A sensação de antagonismo ainda é forte tanto para Christian Fittipaldi quanto para quem o conhece ou trabalhou com ele. Em um fim de semana marcado por um desfecho igualmente surpreendente, o brasileiro encerrou um importante capítulo de sua história e inicia uma fase que é consequência do sucesso e carisma que consolidou desde que se associou à equipe Action Express. Um bom termômetro para aferir essa imagem foi o aplauso demorado com que jornalistas o saudaram ao entrar na sala de imprensa de Daytona, domingo, recepção calorosa o suficiente para provocar soluços e lágrimas. Ao final da salva de palmas levantou-se respeitosamente e curvou-se aos profissionais ali reunidos, alguns deles conhecidos de longa data.
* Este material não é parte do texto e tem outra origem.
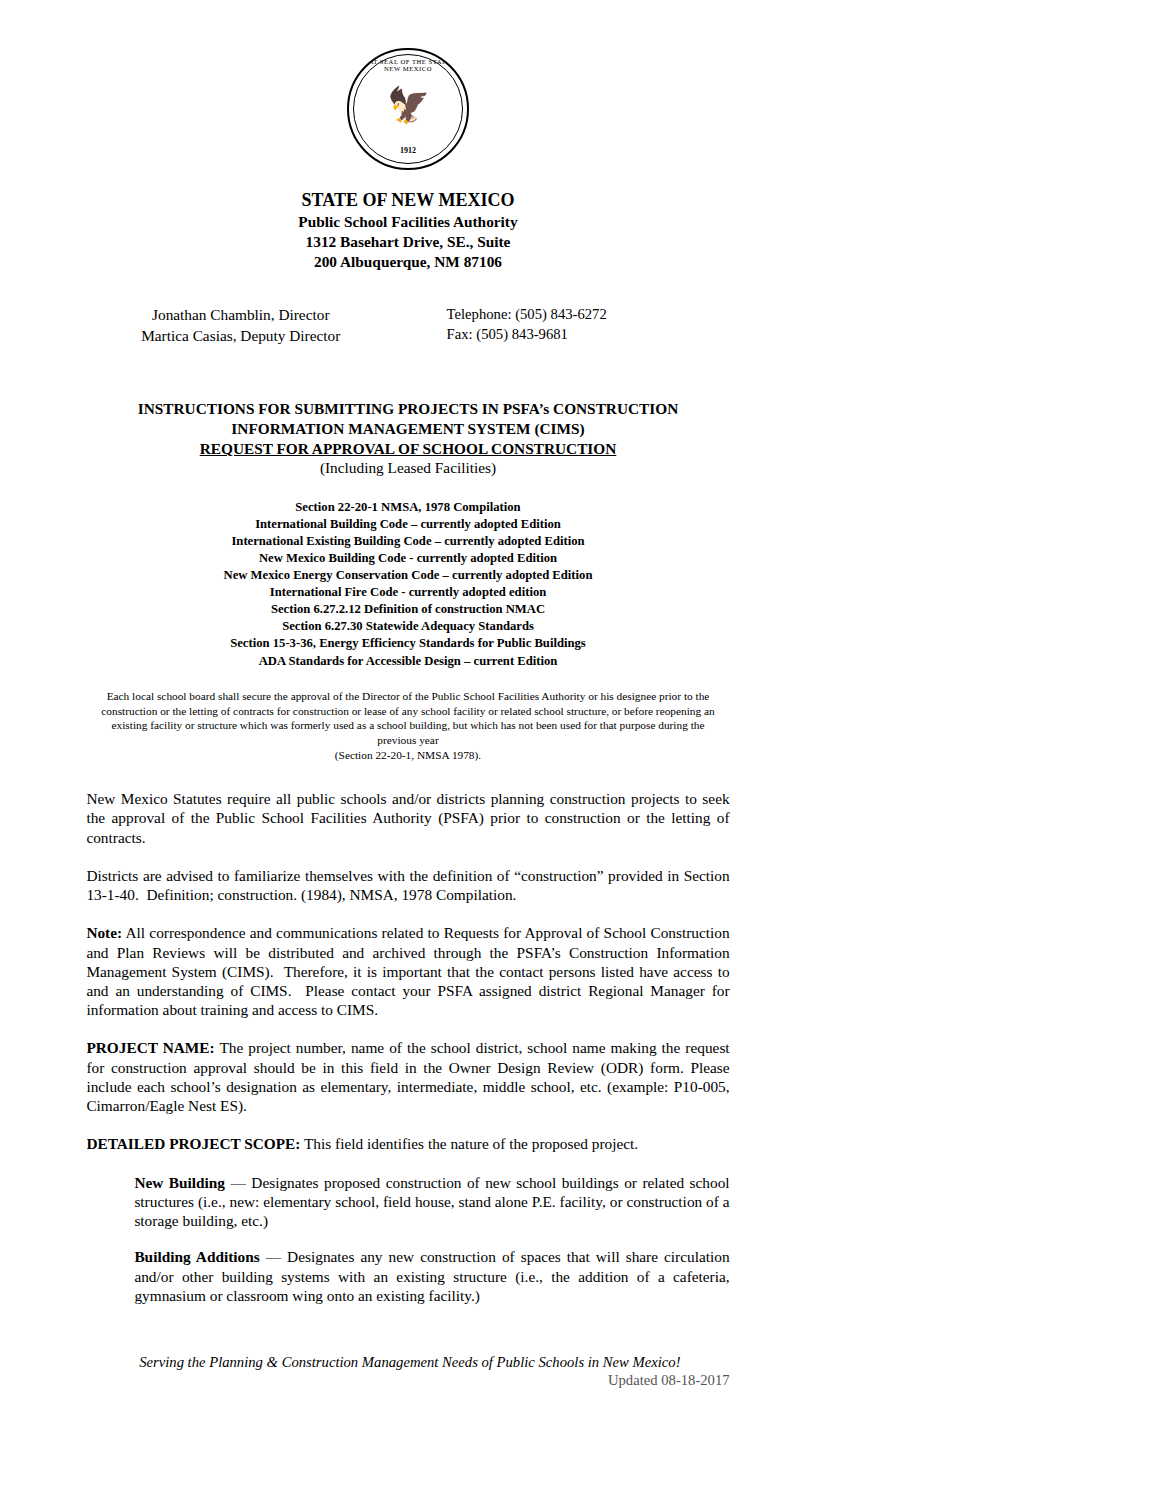GREAT SEAL OF THE STATE OF NEW MEXICO
🦅
1912
STATE OF NEW MEXICO
Public School Facilities Authority
1312 Basehart Drive, SE., Suite
200 Albuquerque, NM 87106
Jonathan Chamblin, Director
Martica Casias, Deputy Director
Telephone: (505) 843-6272
Fax: (505) 843-9681
INSTRUCTIONS FOR SUBMITTING PROJECTS IN PSFA’s CONSTRUCTION INFORMATION MANAGEMENT SYSTEM (CIMS)
REQUEST FOR APPROVAL OF SCHOOL CONSTRUCTION
(Including Leased Facilities)
Section 22-20-1 NMSA, 1978 Compilation
International Building Code – currently adopted Edition
International Existing Building Code – currently adopted Edition
New Mexico Building Code - currently adopted Edition
New Mexico Energy Conservation Code – currently adopted Edition
International Fire Code - currently adopted edition
Section 6.27.2.12 Definition of construction NMAC
Section 6.27.30 Statewide Adequacy Standards
Section 15-3-36, Energy Efficiency Standards for Public Buildings
ADA Standards for Accessible Design – current Edition
Each local school board shall secure the approval of the Director of the Public School Facilities Authority or his designee prior to the construction or the letting of contracts for construction or lease of any school facility or related school structure, or before reopening an existing facility or structure which was formerly used as a school building, but which has not been used for that purpose during the previous year
(Section 22-20-1, NMSA 1978).
New Mexico Statutes require all public schools and/or districts planning construction projects to seek the approval of the Public School Facilities Authority (PSFA) prior to construction or the letting of contracts.
Districts are advised to familiarize themselves with the definition of “construction” provided in Section 13-1-40. Definition; construction. (1984), NMSA, 1978 Compilation.
Note: All correspondence and communications related to Requests for Approval of School Construction and Plan Reviews will be distributed and archived through the PSFA’s Construction Information Management System (CIMS). Therefore, it is important that the contact persons listed have access to and an understanding of CIMS. Please contact your PSFA assigned district Regional Manager for information about training and access to CIMS.
PROJECT NAME: The project number, name of the school district, school name making the request for construction approval should be in this field in the Owner Design Review (ODR) form. Please include each school’s designation as elementary, intermediate, middle school, etc. (example: P10-005, Cimarron/Eagle Nest ES).
DETAILED PROJECT SCOPE: This field identifies the nature of the proposed project.
New Building — Designates proposed construction of new school buildings or related school structures (i.e., new: elementary school, field house, stand alone P.E. facility, or construction of a storage building, etc.)
Building Additions — Designates any new construction of spaces that will share circulation and/or other building systems with an existing structure (i.e., the addition of a cafeteria, gymnasium or classroom wing onto an existing facility.)
Serving the Planning & Construction Management Needs of Public Schools in New Mexico!
Updated 08-18-2017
Este colunista seguiu Christian e o acompanhou bem de perto em sua passagem pela F-1, quando os planetas não estavam alinhados e muito menos os ventos sopraram a seu favor. Em meados da década de 1990 a juventude não ajudou como poderia e, particularmente, não creio que aquele ambiente fosse — até mesmo seja — o melhor para sua índole. Se existe alguma exceção ela está bem escondida, mas em mais de duas décadas que acompanhei a F-1 não me lembro de pilotos tão boa gente quanto Christian que tenham conseguido alcançado o sucesso que merecem no mundo dos Grandes Prêmios: a engrenagem ali é cruel e não há marchas sincronizadas, daquelas que te ajudam a trocá-las sem arranhá-las.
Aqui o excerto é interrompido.